- Why not just total token usage in my application code?
- Because the questions are aggregations — spend per user, tokens per model, cost per day — and pulling rows back to sum them in app code is fragile and slow as volume grows. Asking the LLM to add them up is worse: arithmetic over a list is a hallucination generator. nlqdb runs the GROUP BY in Postgres and shows you the SQL it ran.
- How do the token and cost numbers get into the database?
- Write one row per LLM call — user, model, prompt and completion tokens, computed cost, timestamp — with the deterministic `nlqdb_remember` MCP tool or a parameterised INSERT through `POST /v1/run` (`GLOBAL-015`). The row shape stays a trust boundary, built server-side, not LLM-guessed.
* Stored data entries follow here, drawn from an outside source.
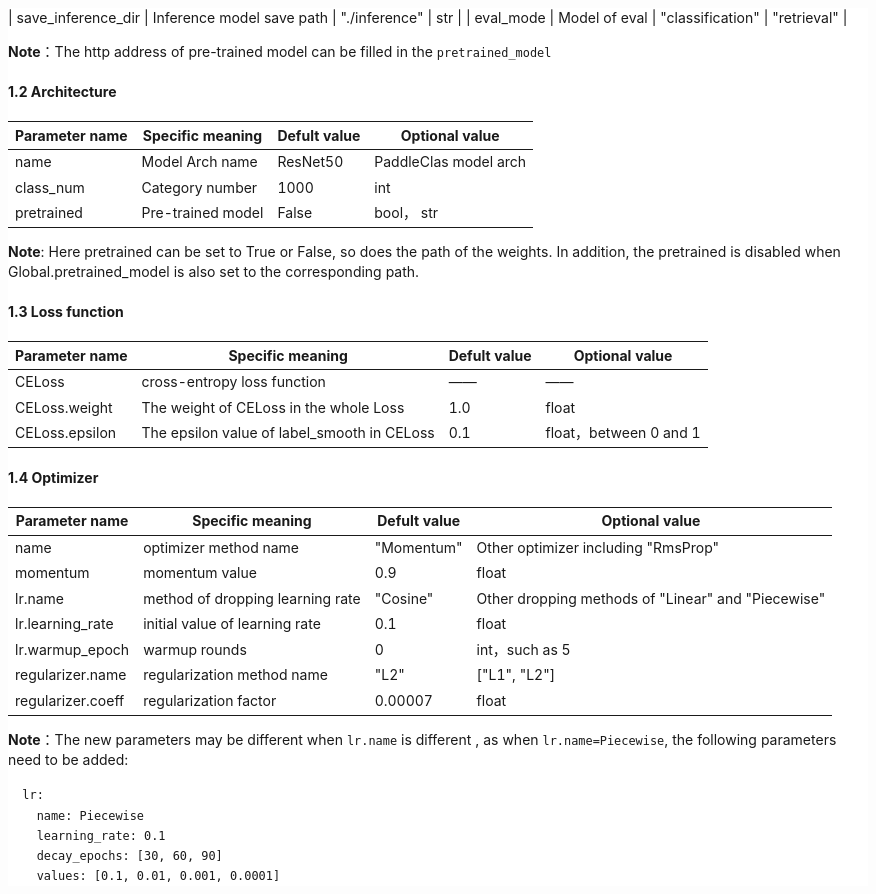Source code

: | save_inference_dir | Inference model save path                               | "./inference"    | str               |
| eval_mode          | Model of eval                                           | "classification" | "retrieval"       |

**Note**：The http address of pre-trained model can be filled in the `pretrained_model`

<a name="1.2"></a>
#### 1.2 Architecture

| Parameter name | Specific meaning  | Defult value | Optional value        |
| -------------- | ----------------- | ------------ | --------------------- |
| name           | Model Arch name   | ResNet50     | PaddleClas model arch |
| class_num      | Category number   | 1000         | int                   |
| pretrained     | Pre-trained model | False        | bool， str            |

**Note**: Here pretrained can be set to True or False, so does the path of the weights. In addition, the pretrained is disabled when Global.pretrained_model is also set to the corresponding path.

<a name="1.3"></a>
#### 1.3 Loss function

| Parameter name | Specific meaning                            | Defult value | Optional value         |
| -------------- | ------------------------------------------- | ------------ | ---------------------- |
| CELoss         | cross-entropy loss function                 | ——           | ——                     |
| CELoss.weight  | The weight of CELoss in the whole Loss      | 1.0          | float                  |
| CELoss.epsilon | The epsilon value of label_smooth in CELoss | 0.1          | float，between 0 and 1 |

<a name="1.4"></a>
#### 1.4 Optimizer

| Parameter name    | Specific meaning                 | Defult value | Optional value                                     |
| ----------------- | -------------------------------- | ------------ | -------------------------------------------------- |
| name              | optimizer method name            | "Momentum"   | Other optimizer including "RmsProp"                |
| momentum          | momentum value                   | 0.9          | float                                              |
| lr.name           | method of dropping learning rate | "Cosine"     | Other dropping methods of "Linear" and "Piecewise" |
| lr.learning_rate  | initial value of learning rate   | 0.1          | float                                              |
| lr.warmup_epoch   | warmup rounds                    | 0            | int，such as 5                                           |
| regularizer.name  | regularization method name       | "L2"         | ["L1", "L2"]                                       |
| regularizer.coeff | regularization factor            | 0.00007      | float                                              |

**Note**：The new parameters may be different when `lr.name`  is different , as when `lr.name=Piecewise`, the following parameters need to be added:

```
  lr:
    name: Piecewise
    learning_rate: 0.1
    decay_epochs: [30, 60, 90]
    values: [0.1, 0.01, 0.001, 0.0001]
```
Then ask the cost questions in English over the same table.
- Can I see the SQL behind the cost numbers?
- Always — every answer returns the result rows plus the compiled SQL under a trace toggle (`SK-WEB-005`), so you can verify the grain (per call vs per user) before trusting a spend figure. nlqdb never hides the SQL behind the answer.
- Is this a replacement for an LLM observability tool like Langfuse or Helicone?
- No — those proxy or instrument your calls and capture token and cost automatically, with tracing UIs built for it. nlqdb is the database half: you decide what to log, and you get a SQL query planner over it for ad-hoc 'spend per X' questions without a per-seat dashboard tool. They compose; nlqdb doesn't proxy your traffic.